The Pentagon launched an assessment of the incident — a process that, under its own protocols for mitigating civilian harm, is triggered after investigators make an initial determination that the U.S. military may bear culpability. A U.S. official told the AP the strike was likely American. The official spoke anonymously because they were not authorized to comment publicly on the matter.
Israel denied conducting the strike. Israeli forces have focused on areas of Iran closer to Israel and have not reported any strikes south of Isfahan, about 800 kilometers (500 miles) from the school. The U.S. operates warships in the Arabian Sea — including the USS Abraham Lincoln aircraft carrier — within range of Minab.
The school sits adjacent to a walled compound labeled on maps as the Seyyed Al-Shohada Cultural Complex of the Revolutionary Guard. Iranian online map applications show living quarters for the Assef Brigades about 150 meters (165 yards) from the school, inside the compound. The 16th Assef Coastal Missile Group is part of the Guard’s navy and is responsible for the Strait of Hormuz, the narrow mouth of the Persian Gulf through which a fifth of all traded oil and natural gas passes.
Farzin Nadimi, a senior fellow at the Washington Institute for Near East Policy who studies Iran’s military, said the school likely taught daughters of Guard personnel.

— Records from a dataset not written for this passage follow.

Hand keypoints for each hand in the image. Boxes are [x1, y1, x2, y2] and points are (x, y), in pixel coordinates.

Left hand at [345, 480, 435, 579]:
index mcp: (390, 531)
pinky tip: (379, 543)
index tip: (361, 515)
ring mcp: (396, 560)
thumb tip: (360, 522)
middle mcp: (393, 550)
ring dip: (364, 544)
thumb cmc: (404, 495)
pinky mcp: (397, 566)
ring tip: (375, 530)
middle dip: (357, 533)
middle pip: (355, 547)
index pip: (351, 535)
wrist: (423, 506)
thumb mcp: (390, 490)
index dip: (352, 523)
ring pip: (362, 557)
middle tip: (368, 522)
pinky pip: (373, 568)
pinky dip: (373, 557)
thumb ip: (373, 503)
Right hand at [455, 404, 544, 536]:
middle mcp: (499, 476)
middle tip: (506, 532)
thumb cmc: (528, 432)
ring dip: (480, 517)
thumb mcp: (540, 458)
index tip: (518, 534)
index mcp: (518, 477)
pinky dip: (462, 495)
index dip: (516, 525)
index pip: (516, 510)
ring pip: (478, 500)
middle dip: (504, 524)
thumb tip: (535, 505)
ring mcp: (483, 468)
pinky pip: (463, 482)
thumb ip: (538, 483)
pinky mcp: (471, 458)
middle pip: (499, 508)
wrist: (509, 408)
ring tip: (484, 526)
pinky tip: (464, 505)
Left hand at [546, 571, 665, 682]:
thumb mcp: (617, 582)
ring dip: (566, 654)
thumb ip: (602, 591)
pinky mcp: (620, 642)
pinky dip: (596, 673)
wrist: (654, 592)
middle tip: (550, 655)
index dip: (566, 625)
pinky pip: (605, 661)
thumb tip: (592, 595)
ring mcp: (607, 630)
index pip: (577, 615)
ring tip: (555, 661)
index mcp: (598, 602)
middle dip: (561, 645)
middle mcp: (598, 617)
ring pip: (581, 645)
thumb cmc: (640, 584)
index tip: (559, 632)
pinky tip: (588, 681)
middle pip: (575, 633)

“My assumption is that probably there were some activities recently there and they detected and tracked them, but … they weren’t aware or didn’t have an up-to-date database that a girls’ school was there and they bombed it,” Nadimi said.
U.S. officials decline to detail findings
Defense Secretary Pete Hegseth told reporters at a Pentagon media briefing: “All I can say is that we’re investigating that. We, of course, never target civilian targets. But we’re taking a look and investigating that.”

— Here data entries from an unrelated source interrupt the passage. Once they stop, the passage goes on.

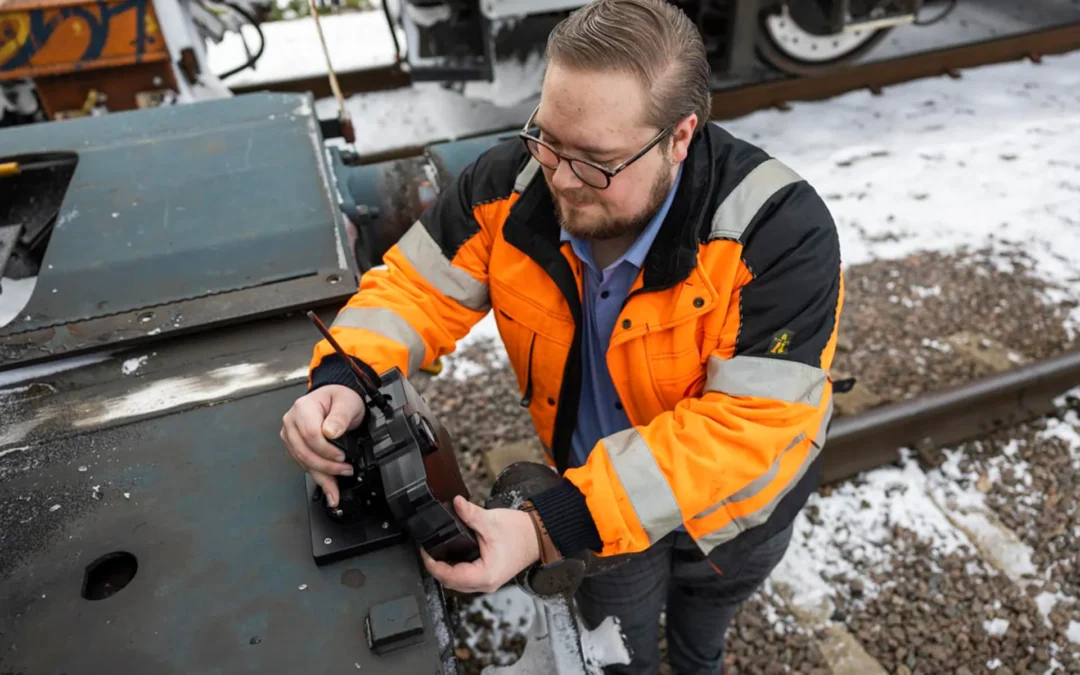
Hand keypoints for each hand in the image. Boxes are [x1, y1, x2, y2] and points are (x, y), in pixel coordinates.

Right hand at [280, 384, 364, 507]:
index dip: (327, 450)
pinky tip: (328, 485)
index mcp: (303, 408)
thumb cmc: (341, 398)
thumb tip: (330, 432)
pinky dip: (317, 475)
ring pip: (302, 461)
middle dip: (326, 467)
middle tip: (346, 472)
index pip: (311, 435)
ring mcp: (290, 434)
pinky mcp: (293, 445)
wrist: (335, 398)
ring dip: (322, 476)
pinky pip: (303, 463)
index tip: (342, 457)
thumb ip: (340, 417)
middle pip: (304, 452)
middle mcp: (292, 421)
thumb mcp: (347, 403)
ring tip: (337, 487)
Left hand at [421, 495, 539, 593]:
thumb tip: (455, 503)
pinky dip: (455, 568)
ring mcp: (486, 582)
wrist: (537, 536)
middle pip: (451, 582)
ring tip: (435, 551)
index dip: (433, 565)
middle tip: (426, 549)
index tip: (424, 551)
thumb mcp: (491, 521)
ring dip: (445, 569)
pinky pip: (465, 578)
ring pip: (457, 582)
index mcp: (485, 575)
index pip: (450, 577)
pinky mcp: (487, 576)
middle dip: (436, 567)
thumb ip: (470, 514)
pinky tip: (450, 555)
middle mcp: (485, 584)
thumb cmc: (520, 533)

U.S. military Central Command spokesperson Capt. Tim Hawkins said: “It would be inappropriate to comment given the incident is under investigation.”
White House press secretary Karoline Leavitt told reporters she had no updates on the investigation and did not directly answer a question about whether President Donald Trump was satisfied with the pace of the probe.
International condemnation and legal analysis
Elise Baker, a senior staff lawyer at the Atlantic Council, said targeting the school violated international laws governing armed conflict.
“Strikes can only legally target military objectives and combatants, but the school was a civilian object and the students and teachers were civilians,” Baker said. “The school’s proximity to (Guard) facilities and the attendance of children of (Guard) members at the school does not change that conclusion: It was a civilian object.”
The strike drew condemnation from the U.N. secretary-general and international human rights groups. Ravina Shamdasani, a spokesperson for the U.N. Human Rights Office, said investigation results needed to be made public.
“The families of the little girls who were killed are entitled to the truth of how this happened,” she said.
Reports also indicate that airstrikes hit other schools in Iran during the ongoing conflict. No independent agency has reached the site to investigate; Iran has not allowed outside access during the war.